Никто не знал, сколько времени отец терпел боль, прежде чем пойти к доктору. Думаю, месяцы или годы. Ему не нравилось ходить по врачам, и он не любил жаловаться. Папа был человеком, который просто принимал все происходящее с ним как данность и продолжал двигаться вперед.

Ко дню моего музыкального дебюта он уже начал прихрамывать: левая нога не поспевала за правой. Все мои воспоминания об отце связаны с тем или иным проявлением его инвалидности, хотя никто из нас тогда еще не был готов так это называть. Я понимала только, что мой папа двигается немного медленнее, чем все остальные папы. Иногда я видела, как он останавливается перед лестничным пролетом, как будто обдумывая маневр. Когда мы ходили в магазин, отец чаще всего оставался на скамейке под предлогом, что кому-то нужно присмотреть за сумками.

Сидя в «Бьюике» в красивом платье и лакированных туфлях, с волосами, убранными в хвостики, я впервые в жизни испытала липкое чувство паники. Я ужасно боялась выступать, даже несмотря на то, что безустанно практиковалась под надзором Робби. Крейг ехал рядом, готовый исполнить собственную пьесу, и совершенно не волновался. Более того, он спал, в блаженстве разинув рот. В этом весь Крейг. Я всю жизнь восхищаюсь его легкостью. К тому времени он уже играл в детской баскетбольной лиге и, видимо, натренировал нервы.

Отец всегда парковался как можно ближе к месту назначения, чтобы не приходилось слишком далеко идти на неверных ногах. Мы быстро нашли Университет Рузвельта и вошли в его огромный холл. Каждый наш шаг отдавался эхом, и я чувствовала себя настоящей крохой.

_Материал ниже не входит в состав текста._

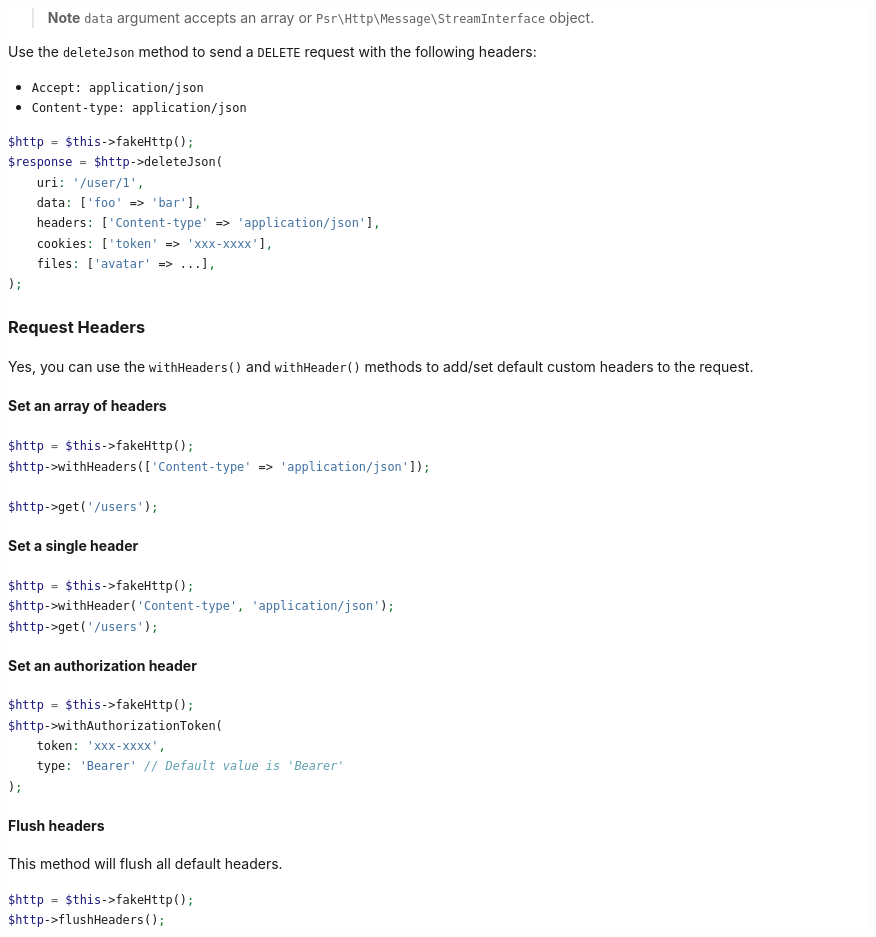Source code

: > **Note**
> `data` argument accepts an array or `Psr\Http\Message\StreamInterface` object.

Use the `deleteJson` method to send a `DELETE` request with the following headers:

- `Accept: application/json`
- `Content-type: application/json`

```php
$http = $this->fakeHttp();
$response = $http->deleteJson(
    uri: '/user/1',
    data: ['foo' => 'bar'],
    headers: ['Content-type' => 'application/json'],
    cookies: ['token' => 'xxx-xxxx'],
    files: ['avatar' => ...],
);
```

### Request Headers

Yes, you can use the `withHeaders()` and `withHeader()` methods to add/set default custom headers to the request.

#### Set an array of headers

```php
$http = $this->fakeHttp();
$http->withHeaders(['Content-type' => 'application/json']);

$http->get('/users');
```

#### Set a single header

```php
$http = $this->fakeHttp();
$http->withHeader('Content-type', 'application/json');
$http->get('/users');
```

#### Set an authorization header

```php
$http = $this->fakeHttp();
$http->withAuthorizationToken(
    token: 'xxx-xxxx', 
    type: 'Bearer' // Default value is 'Bearer'
);
```

#### Flush headers

This method will flush all default headers.

```php
$http = $this->fakeHttp();
$http->flushHeaders();
```
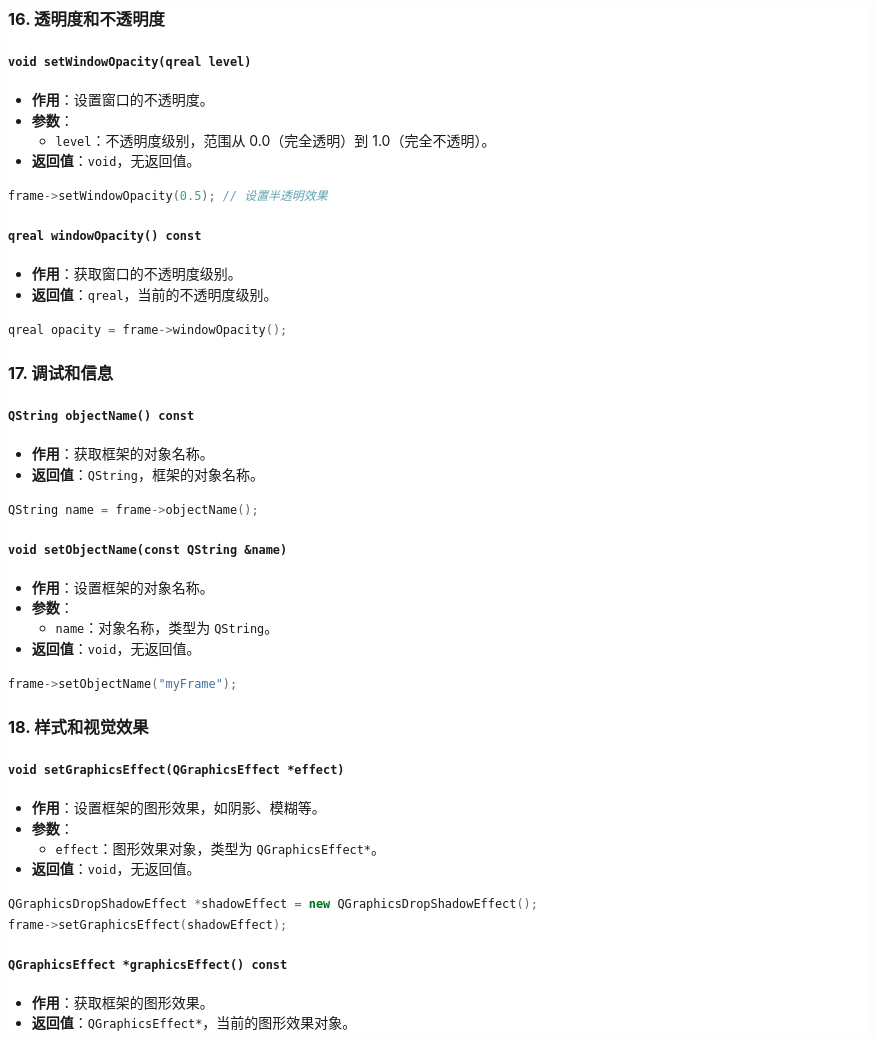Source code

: ### 16. **透明度和不透明度**

#### `void setWindowOpacity(qreal level)`
- **作用**：设置窗口的不透明度。
- **参数**：
  - `level`：不透明度级别，范围从 0.0（完全透明）到 1.0（完全不透明）。
- **返回值**：`void`，无返回值。

```cpp
frame->setWindowOpacity(0.5); // 设置半透明效果
```

#### `qreal windowOpacity() const`
- **作用**：获取窗口的不透明度级别。
- **返回值**：`qreal`，当前的不透明度级别。

```cpp
qreal opacity = frame->windowOpacity();
```

### 17. **调试和信息**

#### `QString objectName() const`
- **作用**：获取框架的对象名称。
- **返回值**：`QString`，框架的对象名称。

```cpp
QString name = frame->objectName();
```

#### `void setObjectName(const QString &name)`
- **作用**：设置框架的对象名称。
- **参数**：
  - `name`：对象名称，类型为 `QString`。
- **返回值**：`void`，无返回值。

```cpp
frame->setObjectName("myFrame");
```

### 18. **样式和视觉效果**

#### `void setGraphicsEffect(QGraphicsEffect *effect)`
- **作用**：设置框架的图形效果，如阴影、模糊等。
- **参数**：
  - `effect`：图形效果对象，类型为 `QGraphicsEffect*`。
- **返回值**：`void`，无返回值。

```cpp
QGraphicsDropShadowEffect *shadowEffect = new QGraphicsDropShadowEffect();
frame->setGraphicsEffect(shadowEffect);
```

#### `QGraphicsEffect *graphicsEffect() const`
- **作用**：获取框架的图形效果。
- **返回值**：`QGraphicsEffect*`，当前的图形效果对象。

Огромные, от пола до потолка, окна концертного зала выходили на лужайки Грант-парка и белые шапки волн озера Мичиган. Стройные ряды стальных серых стульев медленно заполнялись напуганными детьми и их скучающими родителями. Впереди, на высокой сцене, стояли два детских рояля — я видела их впервые в жизни. Огромные деревянные крышки инструментов торчали вверх, будто крылья черных птиц.

Робби расхаживала между стульями в васильковом платье, как первая красавица бала, и проверяла, все ли ее ученики на месте и захватили ли они ноты. Когда пришло время начинать, она шикнула на зал, призывая к тишине.

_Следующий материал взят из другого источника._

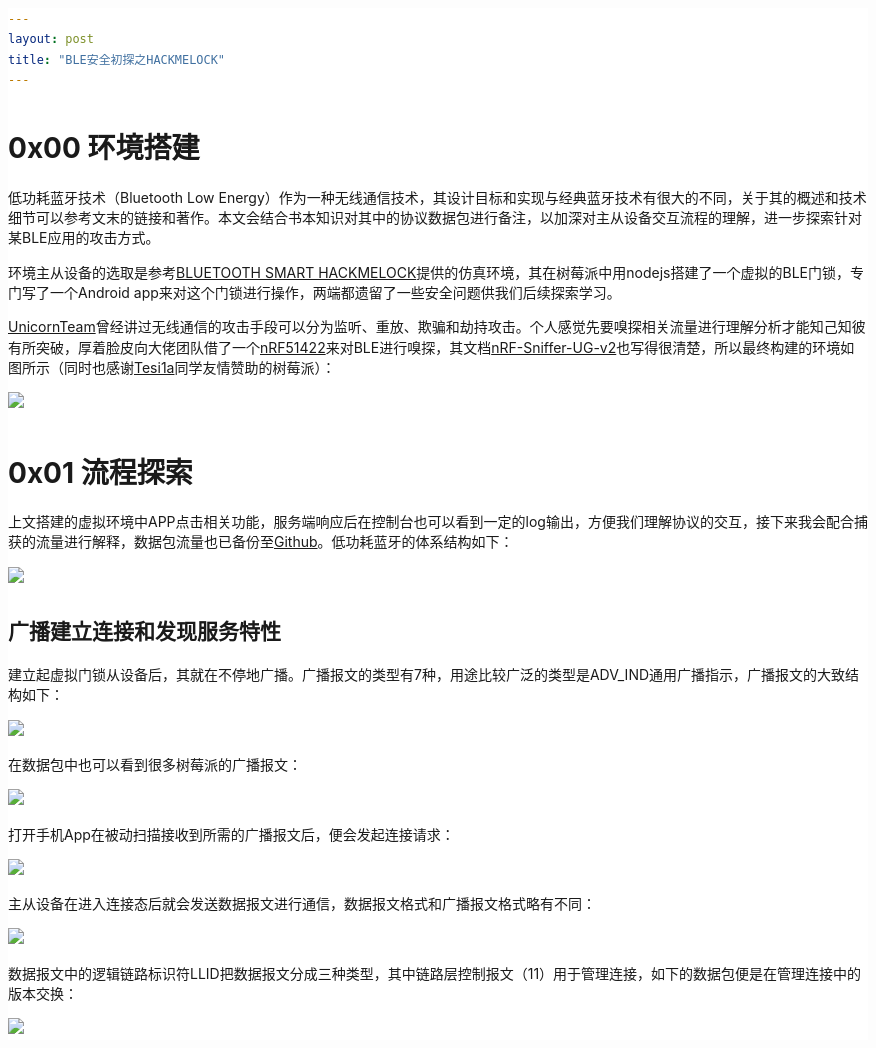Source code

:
 ```yaml
---
layout: post
title: "BLE安全初探之HACKMELOCK"
---
```


# 0x00 环境搭建

低功耗蓝牙技术（Bluetooth Low Energy）作为一种无线通信技术，其设计目标和实现与经典蓝牙技术有很大的不同，关于其的概述和技术细节可以参考文末的链接和著作。本文会结合书本知识对其中的协议数据包进行备注，以加深对主从设备交互流程的理解，进一步探索针对某BLE应用的攻击方式。



环境主从设备的选取是参考[BLUETOOTH SMART HACKMELOCK](https://smartlockpicking.com/hackmelock/)提供的仿真环境，其在树莓派中用nodejs搭建了一个虚拟的BLE门锁，专门写了一个Android app来对这个门锁进行操作，两端都遗留了一些安全问题供我们后续探索学习。

[UnicornTeam](https://weibo.com/unicornteam)曾经讲过无线通信的攻击手段可以分为监听、重放、欺骗和劫持攻击。个人感觉先要嗅探相关流量进行理解分析才能知己知彼有所突破，厚着脸皮向大佬团队借了一个[nRF51422](https://www.nordicsemi.com/eng/Products/ANT/nRF51422)来对BLE进行嗅探，其文档[nRF-Sniffer-UG-v2](https://www.nordicsemi.com/eng/nordic/download_resource/65244/3/23454585/136165)也写得很清楚，所以最终构建的环境如图所示（同时也感谢[Tesi1a](https://weibo.com/u/5306621349)同学友情赞助的树莓派）：

![][1]

# 0x01 流程探索

上文搭建的虚拟环境中APP点击相关功能，服务端响应后在控制台也可以看到一定的log输出，方便我们理解协议的交互，接下来我会配合捕获的流量进行解释，数据包流量也已备份至[Github](https://github.com/Larryxi/My_tools/tree/master/ble_hackmelock)。低功耗蓝牙的体系结构如下：

![][2]

## 广播建立连接和发现服务特性

建立起虚拟门锁从设备后，其就在不停地广播。广播报文的类型有7种，用途比较广泛的类型是ADV_IND通用广播指示，广播报文的大致结构如下：

![][3]

在数据包中也可以看到很多树莓派的广播报文：

![][4]

打开手机App在被动扫描接收到所需的广播报文后，便会发起连接请求：

![][5]

主从设备在进入连接态后就会发送数据报文进行通信，数据报文格式和广播报文格式略有不同：

![][6]

数据报文中的逻辑链路标识符LLID把数据报文分成三种类型，其中链路层控制报文（11）用于管理连接，如下的数据包便是在管理连接中的版本交换：

![][7]


[1]: https://wx1.sinaimg.cn/large/ee2fecafly1fxj2g0scroj22c02c0npd.jpg
[2]: https://wx3.sinaimg.cn/large/ee2fecafly1fxj2g176ntj20f60axtcc.jpg
[3]: https://wx3.sinaimg.cn/large/ee2fecafly1fxj2g1itj5j20fo0csn0q.jpg
[4]: https://wx2.sinaimg.cn/large/ee2fecafly1fxj2g1ttogj20xd0c576r.jpg
[5]: https://wx1.sinaimg.cn/large/ee2fecafly1fxj2g26krnj20yq0bi0v8.jpg
[6]: https://wx3.sinaimg.cn/large/ee2fecafly1fxj2g2gke0j20ia0cz427.jpg
[7]: https://wx3.sinaimg.cn/large/ee2fecafly1fxj2g2tap5j20xs0cl0vw.jpg
[8]: https://wx3.sinaimg.cn/large/ee2fecafly1fxj2g38626j20hj06ogmu.jpg
[9]: https://wx2.sinaimg.cn/large/ee2fecafly1fxj2g3hs4rj20xo0bdwgw.jpg
[10]: https://wx1.sinaimg.cn/large/ee2fecafly1fxj2g3saukj20j703x74z.jpg
[11]: https://wx2.sinaimg.cn/large/ee2fecafly1fxj2g4jh1dj210o09mdhv.jpg
[12]: https://wx1.sinaimg.cn/large/ee2fecafly1fxj2g48rdoj210p09z767.jpg
[13]: https://wx3.sinaimg.cn/large/ee2fecafly1fxj2g4xjj8j210o0audhz.jpg
[14]: https://wx1.sinaimg.cn/large/ee2fecafly1fxj2g578j7j210o0bc0vo.jpg
[15]: https://wx4.sinaimg.cn/large/ee2fecafly1fxj2g5n652j20xl0ekwx2.jpg
[16]: https://wx2.sinaimg.cn/large/ee2fecafly1fxj2g65r0cj20ik0f0wrn.jpg
[17]: https://wx3.sinaimg.cn/large/ee2fecafly1fxj2g6qccvj20z90dan1a.jpg
[18]: https://wx3.sinaimg.cn/large/ee2fecafly1fxj2g71nurj20lf0bedq7.jpg
[19]: https://wx1.sinaimg.cn/large/ee2fecafly1fxj2g7c0ckj20z90cb0wp.jpg
[20]: https://wx3.sinaimg.cn/large/ee2fecafly1fxj2g7pzuwj20j90hxqiv.jpg
[21]: https://wx2.sinaimg.cn/large/ee2fecafly1fxj2g849qej210l0atn1v.jpg
[22]: https://wx4.sinaimg.cn/large/ee2fecafly1fxj2g8gf91j2115085dkd.jpg
[23]: https://wx3.sinaimg.cn/large/ee2fecafly1fxj2g8tet6j20qa0c53z6.jpg
[24]: https://wx1.sinaimg.cn/large/ee2fecafly1fxj2g94fv1j20ng0frjse.jpg
[25]: https://wx2.sinaimg.cn/large/ee2fecafly1fxj2g9hrsjj20ok0gt0ty.jpg
[26]: https://wx1.sinaimg.cn/large/ee2fecafly1fxj2g9wktmj211r0c2dmo.jpg
[27]: https://wx2.sinaimg.cn/large/ee2fecafly1fxj2ga85dtj211r07itdm.jpg
[28]: https://wx1.sinaimg.cn/large/ee2fecafly1fxj2gat1kqj211r0ck44p.jpg
[29]: https://wx3.sinaimg.cn/large/ee2fecafly1fxj2gb8p3yj20u01hcmzv.jpg
[30]: https://wx4.sinaimg.cn/large/ee2fecafly1fxj2gbv4shj20l209v3z0.jpg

Я не помню, кто и в каком порядке играл в тот день. Знаю только, что, когда пришла моя очередь, я встала со своего места, прошла лучшей походкой к сцене, взобралась по лестнице и заняла место у одного из роялей. Я была готова. Несмотря на то что я считала Робби грубой и негибкой, я не могла не перенять ее требовательности к качеству исполнения. Я знала пьесу так хорошо, что уже практически не думала о ней во время репетиций, просто двигая руками.

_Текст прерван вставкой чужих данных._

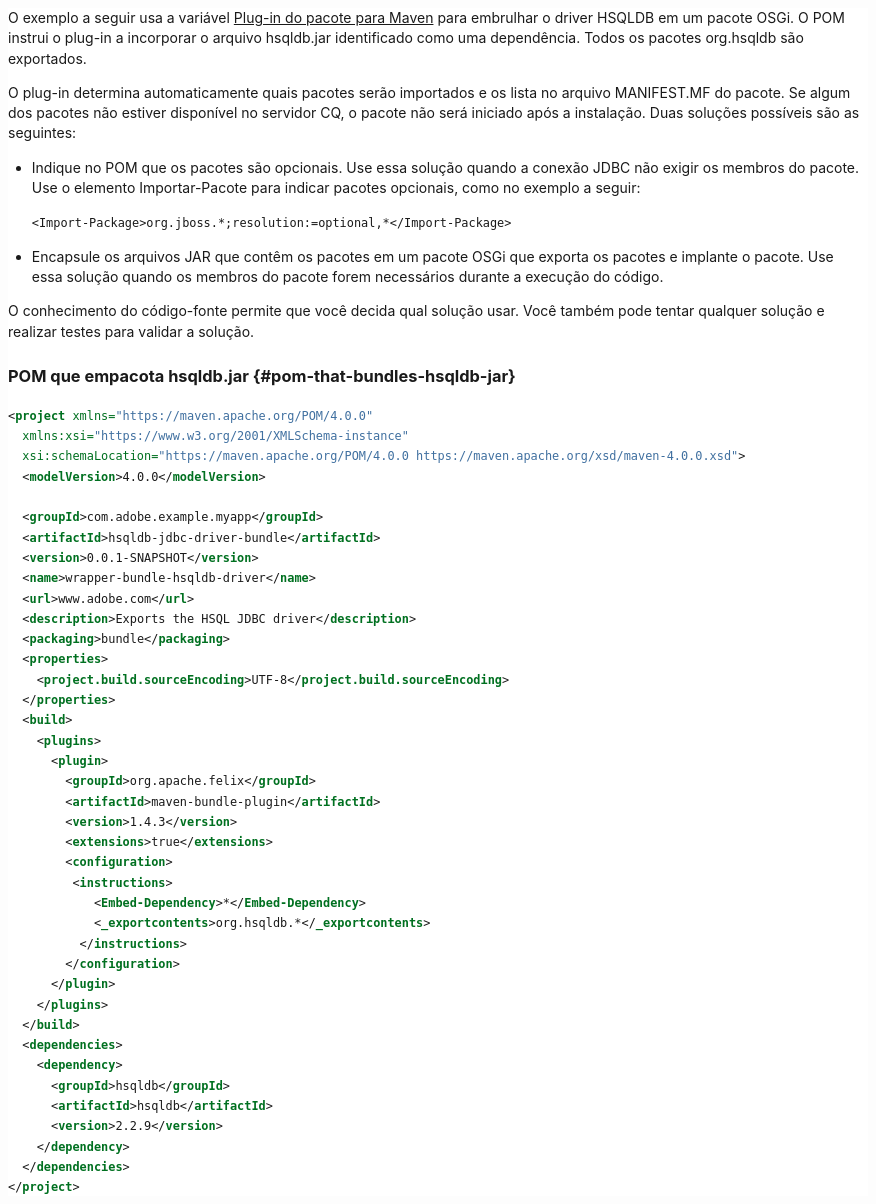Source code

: O exemplo a seguir usa a variável [Plug-in do pacote para Maven](https://felix.apache.org/site/apache-felix-maven-bundle-plugin-bnd.html) para embrulhar o driver HSQLDB em um pacote OSGi. O POM instrui o plug-in a incorporar o arquivo hsqldb.jar identificado como uma dependência. Todos os pacotes org.hsqldb são exportados.

O plug-in determina automaticamente quais pacotes serão importados e os lista no arquivo MANIFEST.MF do pacote. Se algum dos pacotes não estiver disponível no servidor CQ, o pacote não será iniciado após a instalação. Duas soluções possíveis são as seguintes:

* Indique no POM que os pacotes são opcionais. Use essa solução quando a conexão JDBC não exigir os membros do pacote. Use o elemento Importar-Pacote para indicar pacotes opcionais, como no exemplo a seguir:

   `<Import-Package>org.jboss.*;resolution:=optional,*</Import-Package>`
* Encapsule os arquivos JAR que contêm os pacotes em um pacote OSGi que exporta os pacotes e implante o pacote. Use essa solução quando os membros do pacote forem necessários durante a execução do código.

O conhecimento do código-fonte permite que você decida qual solução usar. Você também pode tentar qualquer solução e realizar testes para validar a solução.

### POM que empacota hsqldb.jar {#pom-that-bundles-hsqldb-jar}

```xml
<project xmlns="https://maven.apache.org/POM/4.0.0" 
  xmlns:xsi="https://www.w3.org/2001/XMLSchema-instance" 
  xsi:schemaLocation="https://maven.apache.org/POM/4.0.0 https://maven.apache.org/xsd/maven-4.0.0.xsd">
  <modelVersion>4.0.0</modelVersion>
  
  <groupId>com.adobe.example.myapp</groupId>
  <artifactId>hsqldb-jdbc-driver-bundle</artifactId>
  <version>0.0.1-SNAPSHOT</version>
  <name>wrapper-bundle-hsqldb-driver</name>
  <url>www.adobe.com</url>
  <description>Exports the HSQL JDBC driver</description>
  <packaging>bundle</packaging>
  <properties>
    <project.build.sourceEncoding>UTF-8</project.build.sourceEncoding>
  </properties>
  <build>
    <plugins>
      <plugin>
        <groupId>org.apache.felix</groupId> 
        <artifactId>maven-bundle-plugin</artifactId>
        <version>1.4.3</version> 
        <extensions>true</extensions> 
        <configuration> 
         <instructions> 
            <Embed-Dependency>*</Embed-Dependency>
            <_exportcontents>org.hsqldb.*</_exportcontents>
          </instructions>
        </configuration> 
      </plugin>
    </plugins>
  </build>
  <dependencies>
    <dependency>
      <groupId>hsqldb</groupId>
      <artifactId>hsqldb</artifactId>
      <version>2.2.9</version>
    </dependency>
  </dependencies>
</project>
```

Проблема обнаружилась в ту же секунду, как я подняла маленькие пальчики к клавишам. Я сидела за превосходным инструментом, поверхность которого была тщательно очищена от пыли, а струны — идеально натянуты. Его восемьдесят восемь клавиш простирались вправо и влево безупречной черно-белой лентой.

Вот только я не привыкла к безупречности. Весь мой опыт игры происходил из музыкальной комнатки тети Робби, с грязным цветочным горшком и скромным видом на задний двор. Единственный инструмент, который я когда-либо знала, это ее более чем несовершенное пианино с пестрым рядом желтых клавиш, навеки изуродованных до первой октавы. Именно так для меня и должен был выглядеть рояль: точно так же, как мой район, мой отец и моя жизнь.

Я сидела под взорами десятков людей, уставившись на клавиши — все они были идеальной копией друг друга. Я понятия не имела, куда ставить руки. Подняв глаза на аудиторию и надеясь, что никто не замечает моей паники, я попыталась отыскать поддержку в лице матери. Но вместо этого заметила, как с первого ряда ко мне подлетела другая знакомая фигура. Робби.

Наши отношения к тому моменту уже сильно разладились, но в минуту моего заслуженного наказания Робби появилась рядом почти как ангел. Может быть, она поняла, что я впервые в жизни шокирована социальным неравенством и мне нужна помощь. А может быть, она просто захотела меня поторопить.